Key points - Opposite acquisition order → circular wait → deadlock - Total deadlock panics; partial just hangs those goroutines - Lock ordering (global hierarchy) eliminates circular wait — primary fix - Coarsen to one lock when A and B always go together - TryLock+backoff breaks hold-and-wait but risks livelock; pprof reveals crossed Lock stacks

Follow-ups - How do you enforce a lock-ordering convention across a large codebase? - Why does TryLock-with-retry risk livelock, and how does jitter help?


30. Design a bounded, cancellable job queue used by an HTTP handler: accept work, bound in-flight work, shed load when full, and drain on shutdown. What are the key decisions?

Difficulty: 🔴 staff · Tags: worker-pool, backpressure, load-shedding, graceful-shutdown, design

This composes several patterns. Bound in-flight work with a fixed worker pool reading from a buffered jobs channel—the buffer absorbs bursts, the pool size caps downstream concurrency. Shed load when the buffer is full using a non-blocking select with default that returns 503, so a flood doesn't grow an unbounded queue or stall request handlers (backpressure reaches the client, the only actor that can slow down). Cancellation flows via a per-job context derived from the request and a server-wide shutdown context. Graceful drain on shutdown: stop accepting new jobs (close the submission path / return 503), then close the jobs channel so workers finish the buffered backlog, and WaitGroup.Wait() with a bounded timeout before force-exit—so in-flight work isn't dropped but shutdown still terminates. Key decisions: buffer size (from measured burstiness, not arbitrary), pool size (downstream capacity), shed vs block (shed for liveness, block only if work is irreplaceable), and the drain timeout (bound it so a stuck job can't block shutdown forever). Add metrics: queue depth, dropped count, worker utilization—queue depth trending toward capacity is your early overload signal.

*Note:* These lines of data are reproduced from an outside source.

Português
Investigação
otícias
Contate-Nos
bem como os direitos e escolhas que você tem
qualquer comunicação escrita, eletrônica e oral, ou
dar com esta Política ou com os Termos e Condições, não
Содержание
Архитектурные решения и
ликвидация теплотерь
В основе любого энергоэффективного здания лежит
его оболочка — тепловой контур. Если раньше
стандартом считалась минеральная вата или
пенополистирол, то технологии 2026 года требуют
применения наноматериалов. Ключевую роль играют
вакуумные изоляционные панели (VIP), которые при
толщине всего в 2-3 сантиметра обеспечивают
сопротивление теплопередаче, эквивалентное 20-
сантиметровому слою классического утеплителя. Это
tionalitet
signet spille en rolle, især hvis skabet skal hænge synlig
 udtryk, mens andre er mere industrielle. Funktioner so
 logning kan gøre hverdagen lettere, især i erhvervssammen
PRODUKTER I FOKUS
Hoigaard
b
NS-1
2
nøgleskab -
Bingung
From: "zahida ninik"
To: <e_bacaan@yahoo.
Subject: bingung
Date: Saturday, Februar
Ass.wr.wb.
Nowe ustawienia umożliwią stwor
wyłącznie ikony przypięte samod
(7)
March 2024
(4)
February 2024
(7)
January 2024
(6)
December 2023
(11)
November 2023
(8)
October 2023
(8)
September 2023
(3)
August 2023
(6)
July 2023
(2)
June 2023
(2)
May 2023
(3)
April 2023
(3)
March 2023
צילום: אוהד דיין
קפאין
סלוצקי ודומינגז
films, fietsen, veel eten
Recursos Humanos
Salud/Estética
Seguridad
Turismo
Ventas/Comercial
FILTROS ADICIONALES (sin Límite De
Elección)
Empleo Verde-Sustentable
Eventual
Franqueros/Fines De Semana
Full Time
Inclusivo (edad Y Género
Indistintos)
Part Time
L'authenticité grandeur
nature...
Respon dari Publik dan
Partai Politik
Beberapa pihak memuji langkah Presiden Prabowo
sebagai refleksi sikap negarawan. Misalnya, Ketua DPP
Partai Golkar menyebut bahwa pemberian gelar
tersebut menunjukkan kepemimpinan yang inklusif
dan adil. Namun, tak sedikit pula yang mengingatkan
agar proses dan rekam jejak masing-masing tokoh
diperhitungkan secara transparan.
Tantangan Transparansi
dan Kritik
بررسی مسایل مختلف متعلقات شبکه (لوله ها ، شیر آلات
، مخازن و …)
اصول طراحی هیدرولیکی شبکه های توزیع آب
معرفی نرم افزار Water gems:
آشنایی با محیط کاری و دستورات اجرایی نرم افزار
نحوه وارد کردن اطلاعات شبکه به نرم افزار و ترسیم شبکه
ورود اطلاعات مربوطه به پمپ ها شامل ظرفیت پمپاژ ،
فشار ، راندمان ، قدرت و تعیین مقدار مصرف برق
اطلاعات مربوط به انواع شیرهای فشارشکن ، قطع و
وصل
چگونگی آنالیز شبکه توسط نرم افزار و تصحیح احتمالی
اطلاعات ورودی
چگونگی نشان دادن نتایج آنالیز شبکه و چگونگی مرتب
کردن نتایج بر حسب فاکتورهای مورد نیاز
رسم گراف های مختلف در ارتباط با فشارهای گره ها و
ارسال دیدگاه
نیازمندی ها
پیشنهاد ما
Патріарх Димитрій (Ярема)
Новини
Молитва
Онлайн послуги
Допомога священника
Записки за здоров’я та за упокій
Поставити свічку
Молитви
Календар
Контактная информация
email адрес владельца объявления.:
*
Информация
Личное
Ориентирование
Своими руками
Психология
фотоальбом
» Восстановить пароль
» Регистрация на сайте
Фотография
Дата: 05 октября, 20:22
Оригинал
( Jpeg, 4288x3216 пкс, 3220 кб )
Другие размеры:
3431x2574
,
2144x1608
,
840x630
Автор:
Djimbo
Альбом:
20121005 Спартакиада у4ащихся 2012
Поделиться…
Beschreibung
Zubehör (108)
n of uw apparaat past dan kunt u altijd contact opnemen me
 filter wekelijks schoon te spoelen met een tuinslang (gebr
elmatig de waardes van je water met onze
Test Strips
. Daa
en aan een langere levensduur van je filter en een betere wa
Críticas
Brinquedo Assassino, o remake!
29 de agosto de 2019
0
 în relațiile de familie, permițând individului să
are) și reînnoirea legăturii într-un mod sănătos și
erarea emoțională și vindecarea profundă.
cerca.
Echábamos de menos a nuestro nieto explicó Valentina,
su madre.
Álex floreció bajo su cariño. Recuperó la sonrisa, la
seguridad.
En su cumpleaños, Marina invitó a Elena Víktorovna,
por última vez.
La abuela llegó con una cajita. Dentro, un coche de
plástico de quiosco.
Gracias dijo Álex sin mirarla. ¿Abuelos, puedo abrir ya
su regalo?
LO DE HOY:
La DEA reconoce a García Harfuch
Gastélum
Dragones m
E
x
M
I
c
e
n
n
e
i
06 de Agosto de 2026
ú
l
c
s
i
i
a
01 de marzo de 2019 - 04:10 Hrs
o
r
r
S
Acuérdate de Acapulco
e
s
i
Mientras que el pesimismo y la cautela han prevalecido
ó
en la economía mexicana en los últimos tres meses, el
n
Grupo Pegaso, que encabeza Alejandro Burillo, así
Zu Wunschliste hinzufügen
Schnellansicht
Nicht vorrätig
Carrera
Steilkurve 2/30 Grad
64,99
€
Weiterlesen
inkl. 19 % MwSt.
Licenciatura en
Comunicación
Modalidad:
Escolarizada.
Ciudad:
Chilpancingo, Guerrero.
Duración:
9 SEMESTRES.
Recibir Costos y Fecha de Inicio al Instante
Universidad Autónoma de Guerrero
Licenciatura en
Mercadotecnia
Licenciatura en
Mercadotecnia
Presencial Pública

Key points - Worker pool + buffered jobs channel bounds in-flight work - Non-blocking select/default → 503 sheds load (backpressure to client) - Per-job ctx from request + server shutdown ctx for cancellation - Drain: stop accepting → close jobs chan → WaitGroup with bounded timeout - Metrics: queue depth (early overload signal), drops, utilization

type Queue struct {
    jobs chan Job
    wg   sync.WaitGroup
}
func (q *Queue) Submit(j Job) bool {
    select {
    case q.jobs <- j:
        return true
    default:
        return false // full → caller returns 503 (load shed)
    }
}
func (q *Queue) Start(n int) {
    q.wg.Add(n)
    for i := 0; i < n; i++ {
        go func() { defer q.wg.Done(); for j := range q.jobs { j.Run() } }()
    }
}
func (q *Queue) Shutdown(ctx context.Context) error {
    close(q.jobs)          // stop intake, let buffer drain
    done := make(chan struct{})
    go func() { q.wg.Wait(); close(done) }()
    select {
    case <-done:
        return nil
    case <-ctx.Done():
        return ctx.Err() // bounded drain timeout
    }
}

Follow-ups - How do you size the buffer and pool from observed traffic? - Why bound the drain with a timeout instead of waiting indefinitely on Wait()?